• DOCUMENT TEXT:
Scraping websites using the Scraper extension for Chrome

If you are using Google Chrome there is a browser extension for scraping web pages. It’s called “Scraper” and it is easy to use. It will help you scrape a website’s content and upload the results to google docs.

Walkthrough: Scraping a website with the Scraper extension

  1. Open Google Chrome and click on Chrome Web Store

  2. Search for “Scraper” in extensions

  3. The first search result is the “Scraper” extension

  4. Click the add to chrome button.

  5. Now let’s go back to the listing of UK MPs

  6. Open http://www.parliament.uk/mps-lords-and-offices/mps/

  7. Now mark the entry for one MP

    http://farm9.staticflickr.com/8490/8264509932_6cc8802992_o_d.png

  8. Right click and select “scrape similar…”

    http://farm9.staticflickr.com/8200/8264509972_f3a9e5d8e8_o_d.png

  9. A new window will appear – the scraper console

    http://farm9.staticflickr.com/8073/8263440961_9b94e63d56_b_d.jpg

  10. In the scraper console you will see the scraped content

  11. Click on “Save to Google Docs…” to save the scraped content as a Google Spreadsheet.

Walkthrough: extended scraping with the Scraper extension

Note: Before beginning this recipe – you may find it useful to understand a bit about HTML. Read our HTML primer.

Easy wasn’t it? Now let’s do something a little more complicated. Let’s say we’re interested in the roles a specific actress played. The source for all kinds of data on this is the IMDB (You can also search on sites like DBpedia or Freebase for this kinds of information; however, we’ll stick to IMDB to show the principle)

  1. Let’s say we’re interested in creating a timeline with all the movies the Italian actress Asia Argento ever starred; where do we start?

  2. The IMDB has a quite comprehensive archive of actors. Asia Argento’s site is: http://www.imdb.com/name/nm0000782/

  3. If you open the page you’ll see all the roles she ever played, together with a title and the year – let’s scrape this information

  4. Try to scrape it like we did above

  5. You’ll see the list comes out garbled – this is because the list here is structured quite differently.

  6. Go to the scraper console. Notice the small box on the upper left, saying XPath?

  7. XPath is a query language for HTML and XML.

  8. XPath can help you find the elements in the page you’re interested in – all you need to do is find the right element and then write the xpath for it.

  9. Now let’s assemble our table.

  10. You’ll see that our current Xpath – the one including the whole information is “//div[3]/div[3]/div[2]/div”

    http://farm9.staticflickr.com/8344/8264510130_ae31697fde_o_d.png

  11. Xpath is very simple it tells the computer to look at the HTML document and select <div> element number 3, then in this the third one, the second one and then all <div> elements (which if you count down our list, results in exactly where you are right now.

• EXTRACTED RECORDS:
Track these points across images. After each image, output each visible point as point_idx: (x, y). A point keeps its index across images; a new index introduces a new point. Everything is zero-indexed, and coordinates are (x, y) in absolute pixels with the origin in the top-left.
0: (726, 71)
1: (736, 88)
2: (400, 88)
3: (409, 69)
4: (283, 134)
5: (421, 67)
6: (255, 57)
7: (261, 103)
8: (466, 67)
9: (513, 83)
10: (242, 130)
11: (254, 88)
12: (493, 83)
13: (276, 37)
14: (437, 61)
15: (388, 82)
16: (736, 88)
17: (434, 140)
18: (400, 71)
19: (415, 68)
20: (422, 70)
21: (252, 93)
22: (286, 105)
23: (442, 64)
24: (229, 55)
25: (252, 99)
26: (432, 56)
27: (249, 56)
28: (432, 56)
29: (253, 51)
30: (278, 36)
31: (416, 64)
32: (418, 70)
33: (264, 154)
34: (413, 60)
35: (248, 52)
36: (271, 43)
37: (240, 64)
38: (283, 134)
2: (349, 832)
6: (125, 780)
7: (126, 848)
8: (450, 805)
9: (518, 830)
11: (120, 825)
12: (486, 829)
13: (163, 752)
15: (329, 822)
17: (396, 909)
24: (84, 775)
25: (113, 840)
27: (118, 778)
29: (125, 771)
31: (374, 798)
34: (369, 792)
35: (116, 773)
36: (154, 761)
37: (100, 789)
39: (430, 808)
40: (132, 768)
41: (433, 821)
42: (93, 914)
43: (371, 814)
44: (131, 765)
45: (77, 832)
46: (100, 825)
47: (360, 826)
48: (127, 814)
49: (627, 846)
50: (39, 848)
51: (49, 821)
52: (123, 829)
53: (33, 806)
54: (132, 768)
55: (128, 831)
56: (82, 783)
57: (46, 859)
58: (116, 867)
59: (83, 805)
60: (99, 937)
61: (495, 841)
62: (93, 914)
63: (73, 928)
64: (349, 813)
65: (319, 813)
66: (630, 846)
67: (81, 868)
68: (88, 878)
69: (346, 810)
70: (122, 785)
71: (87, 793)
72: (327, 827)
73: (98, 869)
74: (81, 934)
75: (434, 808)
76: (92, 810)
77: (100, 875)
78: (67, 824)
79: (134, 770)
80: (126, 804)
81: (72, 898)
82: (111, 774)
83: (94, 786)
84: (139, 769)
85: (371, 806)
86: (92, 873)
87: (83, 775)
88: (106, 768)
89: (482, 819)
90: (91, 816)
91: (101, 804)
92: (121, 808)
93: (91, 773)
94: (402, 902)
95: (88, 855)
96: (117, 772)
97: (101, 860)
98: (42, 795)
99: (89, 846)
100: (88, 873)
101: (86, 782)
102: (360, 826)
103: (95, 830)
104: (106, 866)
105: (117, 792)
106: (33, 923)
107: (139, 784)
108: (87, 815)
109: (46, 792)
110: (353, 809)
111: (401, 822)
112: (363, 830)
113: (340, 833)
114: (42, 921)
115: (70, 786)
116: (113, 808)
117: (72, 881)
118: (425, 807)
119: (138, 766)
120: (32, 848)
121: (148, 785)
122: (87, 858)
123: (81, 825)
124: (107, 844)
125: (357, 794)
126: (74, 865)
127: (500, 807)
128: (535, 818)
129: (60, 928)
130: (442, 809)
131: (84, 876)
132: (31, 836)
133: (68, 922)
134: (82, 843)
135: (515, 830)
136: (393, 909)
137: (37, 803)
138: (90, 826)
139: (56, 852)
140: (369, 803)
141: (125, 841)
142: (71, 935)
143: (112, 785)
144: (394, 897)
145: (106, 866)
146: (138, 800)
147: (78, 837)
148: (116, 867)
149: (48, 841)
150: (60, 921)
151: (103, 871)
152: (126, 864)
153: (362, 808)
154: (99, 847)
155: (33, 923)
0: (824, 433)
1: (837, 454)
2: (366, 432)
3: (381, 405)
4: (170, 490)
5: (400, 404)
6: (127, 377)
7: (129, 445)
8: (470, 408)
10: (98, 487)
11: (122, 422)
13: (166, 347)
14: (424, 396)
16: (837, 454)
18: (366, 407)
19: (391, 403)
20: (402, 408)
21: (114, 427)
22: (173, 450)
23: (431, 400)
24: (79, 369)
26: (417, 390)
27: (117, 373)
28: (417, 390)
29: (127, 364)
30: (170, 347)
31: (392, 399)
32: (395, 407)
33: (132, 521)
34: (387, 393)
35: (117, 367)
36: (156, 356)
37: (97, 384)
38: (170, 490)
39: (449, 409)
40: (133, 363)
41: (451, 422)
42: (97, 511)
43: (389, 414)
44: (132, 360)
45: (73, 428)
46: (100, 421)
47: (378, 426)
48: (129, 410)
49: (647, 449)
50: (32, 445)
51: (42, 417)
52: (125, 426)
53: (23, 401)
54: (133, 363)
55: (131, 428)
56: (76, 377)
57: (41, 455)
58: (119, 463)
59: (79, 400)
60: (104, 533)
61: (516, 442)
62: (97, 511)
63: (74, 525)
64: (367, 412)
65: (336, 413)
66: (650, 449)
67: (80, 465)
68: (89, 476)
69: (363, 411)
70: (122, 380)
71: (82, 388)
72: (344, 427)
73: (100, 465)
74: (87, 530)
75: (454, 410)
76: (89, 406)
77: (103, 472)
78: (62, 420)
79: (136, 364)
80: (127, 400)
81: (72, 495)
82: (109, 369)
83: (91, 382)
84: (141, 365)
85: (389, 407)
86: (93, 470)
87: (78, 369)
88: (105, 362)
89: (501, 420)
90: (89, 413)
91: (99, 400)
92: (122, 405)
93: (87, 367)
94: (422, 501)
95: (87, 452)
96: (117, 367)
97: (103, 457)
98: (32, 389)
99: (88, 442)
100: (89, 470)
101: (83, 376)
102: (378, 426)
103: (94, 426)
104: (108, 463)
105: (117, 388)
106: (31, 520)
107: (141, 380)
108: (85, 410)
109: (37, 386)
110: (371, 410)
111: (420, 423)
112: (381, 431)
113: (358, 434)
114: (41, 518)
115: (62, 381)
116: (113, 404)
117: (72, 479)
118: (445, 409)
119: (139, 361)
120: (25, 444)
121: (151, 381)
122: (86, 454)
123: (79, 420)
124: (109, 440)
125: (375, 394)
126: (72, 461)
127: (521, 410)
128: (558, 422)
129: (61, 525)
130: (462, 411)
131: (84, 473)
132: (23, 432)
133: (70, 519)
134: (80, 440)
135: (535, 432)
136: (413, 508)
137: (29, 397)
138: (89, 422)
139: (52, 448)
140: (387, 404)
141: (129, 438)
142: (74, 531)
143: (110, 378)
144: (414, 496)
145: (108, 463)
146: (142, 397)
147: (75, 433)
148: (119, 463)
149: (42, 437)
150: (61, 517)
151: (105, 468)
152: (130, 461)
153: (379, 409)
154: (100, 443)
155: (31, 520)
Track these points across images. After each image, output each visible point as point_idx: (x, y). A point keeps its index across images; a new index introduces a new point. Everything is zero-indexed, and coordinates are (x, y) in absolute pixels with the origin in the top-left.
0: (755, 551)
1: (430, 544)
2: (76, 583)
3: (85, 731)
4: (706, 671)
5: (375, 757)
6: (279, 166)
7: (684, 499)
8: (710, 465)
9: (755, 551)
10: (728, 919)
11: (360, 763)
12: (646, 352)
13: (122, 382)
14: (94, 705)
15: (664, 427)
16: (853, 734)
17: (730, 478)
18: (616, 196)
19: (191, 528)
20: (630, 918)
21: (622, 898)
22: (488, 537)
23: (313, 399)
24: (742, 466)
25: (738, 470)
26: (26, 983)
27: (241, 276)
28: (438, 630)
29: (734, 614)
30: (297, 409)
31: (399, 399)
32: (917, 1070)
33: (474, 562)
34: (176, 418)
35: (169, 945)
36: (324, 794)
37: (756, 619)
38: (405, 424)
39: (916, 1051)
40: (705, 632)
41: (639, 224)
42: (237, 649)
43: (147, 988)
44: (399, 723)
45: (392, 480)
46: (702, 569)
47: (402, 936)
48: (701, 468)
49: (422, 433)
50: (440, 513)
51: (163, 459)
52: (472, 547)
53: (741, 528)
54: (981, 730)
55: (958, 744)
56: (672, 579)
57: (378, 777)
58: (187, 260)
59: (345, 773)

• TASKS TO PERFORM:
[1] From the Scraper walkthrough, reproduce everything from "Walkthrough: Scraping a" down to "to chrome button.".
[2] Which websites does the Scraper walkthrough name as places to find data on the roles an actress played?
[3] Sum up the Scraper walkthrough in two sentences.

• ANSWERS TO THE EXERCISES:
[1]
Walkthrough: Scraping a website with the Scraper extension

  1. Open Google Chrome and click on Chrome Web Store

  2. Search for “Scraper” in extensions

  3. The first search result is the “Scraper” extension

  4. Click the add to chrome button.

[2] IMDB, DBpedia, Freebase

[3] The Scraper extension for Google Chrome scrapes a website's content and uploads the results to Google Docs, which the text shows by scraping the listing of UK MPs with the "scrape similar…" option. A second walkthrough scrapes an actress's roles from IMDB, where the list comes out garbled, and the scraper console's XPath box is used to find the parts of the page you want.